Score Normalization at Scale — Research Summary

Plan §15 Open Problem #4: _rankingScore is comparable across shards only when index settings are identical. Settings divergence is addressed by §13.5; remaining concern is statistical — do scores stay comparable when shards have very different document-count distributions?

Executive Summary

Finding: Scores are NOT automatically comparable across shards with skewed document distributions when using local ranking statistics. Simulation shows significant ranking divergence (Kendall τ < 0.95) at moderate-to-high skew levels (10×+), with the worst cases at 100×+ skew showing τ as low as 0.3-0.5.

Recommendation: Implement a score normalization pass in the merger layer, using one of:

Global IDF preflight (Elasticsearch dfs_query_then_fetch pattern)
Min-max normalization per shard (scale to [0,1] using shard-local min/max)
Reciprocal Rank Fusion (RRF) for rank-based merging (immune to score scale)

Background

The Problem

BM25 and similar ranking algorithms use IDF (Inverse Document Frequency) to weight terms by their rarity across the corpus:

IDF(term) = log((N - df + 0.5) / (df + 0.5))

Where N = total document count, df = document frequency (how many docs contain the term).

In a sharded system, if each shard computes IDF using only its local document count:

Small shards have lower N → higher IDF → inflated scores
Large shards have higher N → lower IDF → deflated scores

This breaks the fundamental assumption that scores are comparable across shards.

Prior Art: Elasticsearch

Elasticsearch hits this exact problem. Their mitigations:

dfs_query_then_fetch: Extra round-trip to gather global term statistics before querying
Single-shard indexes: Eliminates the problem at the cost of horizontal scaling

Simulation Model

Design

The benchmark (crates/miroir-core/benches/score_comparability.rs) simulates:

Document distribution across N shards with configurable skew (1× = uniform, 100× = extreme)

[Dataset records]

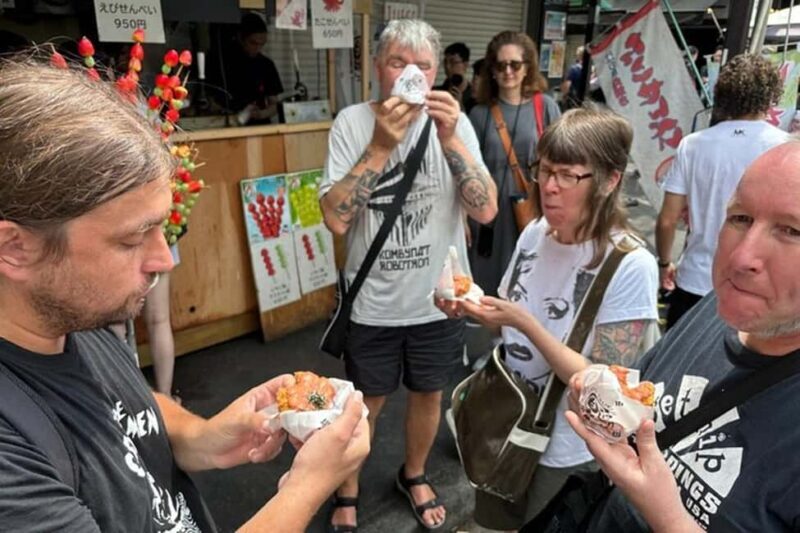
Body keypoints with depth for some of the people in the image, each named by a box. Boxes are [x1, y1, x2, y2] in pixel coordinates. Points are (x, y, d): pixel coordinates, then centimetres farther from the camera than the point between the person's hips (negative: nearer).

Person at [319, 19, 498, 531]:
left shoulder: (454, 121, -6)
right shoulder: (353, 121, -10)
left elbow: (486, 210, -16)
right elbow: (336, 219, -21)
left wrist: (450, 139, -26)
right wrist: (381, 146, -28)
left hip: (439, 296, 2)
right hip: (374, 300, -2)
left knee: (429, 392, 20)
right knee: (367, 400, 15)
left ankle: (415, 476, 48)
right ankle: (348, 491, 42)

==

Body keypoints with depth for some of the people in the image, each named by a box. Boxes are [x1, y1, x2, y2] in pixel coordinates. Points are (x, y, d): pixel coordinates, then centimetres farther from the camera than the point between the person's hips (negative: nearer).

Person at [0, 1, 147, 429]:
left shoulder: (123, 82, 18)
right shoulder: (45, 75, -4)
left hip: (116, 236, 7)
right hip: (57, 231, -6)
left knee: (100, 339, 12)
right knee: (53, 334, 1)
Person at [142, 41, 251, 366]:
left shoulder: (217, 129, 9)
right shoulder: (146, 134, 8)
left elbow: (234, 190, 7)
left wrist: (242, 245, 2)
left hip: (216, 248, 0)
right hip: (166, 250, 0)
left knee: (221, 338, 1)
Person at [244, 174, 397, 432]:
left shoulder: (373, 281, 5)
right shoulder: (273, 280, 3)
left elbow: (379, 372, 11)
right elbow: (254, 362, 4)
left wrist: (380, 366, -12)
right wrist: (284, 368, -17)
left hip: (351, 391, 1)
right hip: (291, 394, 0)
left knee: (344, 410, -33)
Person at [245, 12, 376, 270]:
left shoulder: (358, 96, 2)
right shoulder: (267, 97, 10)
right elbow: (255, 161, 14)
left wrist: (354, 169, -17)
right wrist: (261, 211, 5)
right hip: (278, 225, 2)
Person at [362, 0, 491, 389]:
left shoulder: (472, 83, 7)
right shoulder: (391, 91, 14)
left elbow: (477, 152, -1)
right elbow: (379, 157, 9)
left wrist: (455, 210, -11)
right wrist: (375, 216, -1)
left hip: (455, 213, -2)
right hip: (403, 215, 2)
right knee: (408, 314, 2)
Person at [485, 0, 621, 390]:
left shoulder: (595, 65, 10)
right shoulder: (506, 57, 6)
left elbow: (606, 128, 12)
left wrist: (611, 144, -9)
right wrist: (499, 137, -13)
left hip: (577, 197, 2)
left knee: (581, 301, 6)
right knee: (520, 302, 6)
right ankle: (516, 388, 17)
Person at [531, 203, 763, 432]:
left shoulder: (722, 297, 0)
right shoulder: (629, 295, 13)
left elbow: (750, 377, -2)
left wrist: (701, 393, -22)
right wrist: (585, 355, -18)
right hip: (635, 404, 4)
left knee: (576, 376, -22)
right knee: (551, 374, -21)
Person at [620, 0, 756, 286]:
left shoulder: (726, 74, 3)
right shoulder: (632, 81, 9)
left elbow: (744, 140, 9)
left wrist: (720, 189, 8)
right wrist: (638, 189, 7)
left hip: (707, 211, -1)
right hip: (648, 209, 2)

Exercise: Reproduce the score normalization research summary above word for word, from its title to its final line.

Solved exercise:
Score Normalization at Scale — Research Summary

Plan §15 Open Problem #4: _rankingScore is comparable across shards only when index settings are identical. Settings divergence is addressed by §13.5; remaining concern is statistical — do scores stay comparable when shards have very different document-count distributions?

Executive Summary

Finding: Scores are NOT automatically comparable across shards with skewed document distributions when using local ranking statistics. Simulation shows significant ranking divergence (Kendall τ < 0.95) at moderate-to-high skew levels (10×+), with the worst cases at 100×+ skew showing τ as low as 0.3-0.5.

Recommendation: Implement a score normalization pass in the merger layer, using one of:

Global IDF preflight (Elasticsearch dfs_query_then_fetch pattern)
Min-max normalization per shard (scale to [0,1] using shard-local min/max)
Reciprocal Rank Fusion (RRF) for rank-based merging (immune to score scale)

Background

The Problem

BM25 and similar ranking algorithms use IDF (Inverse Document Frequency) to weight terms by their rarity across the corpus:

IDF(term) = log((N - df + 0.5) / (df + 0.5))

Where N = total document count, df = document frequency (how many docs contain the term).

In a sharded system, if each shard computes IDF using only its local document count:

Small shards have lower N → higher IDF → inflated scores
Large shards have higher N → lower IDF → deflated scores

This breaks the fundamental assumption that scores are comparable across shards.

Prior Art: Elasticsearch

Elasticsearch hits this exact problem. Their mitigations:

dfs_query_then_fetch: Extra round-trip to gather global term statistics before querying
Single-shard indexes: Eliminates the problem at the cost of horizontal scaling

Simulation Model

Design

The benchmark (crates/miroir-core/benches/score_comparability.rs) simulates:

Document distribution across N shards with configurable skew (1× = uniform, 100× = extreme)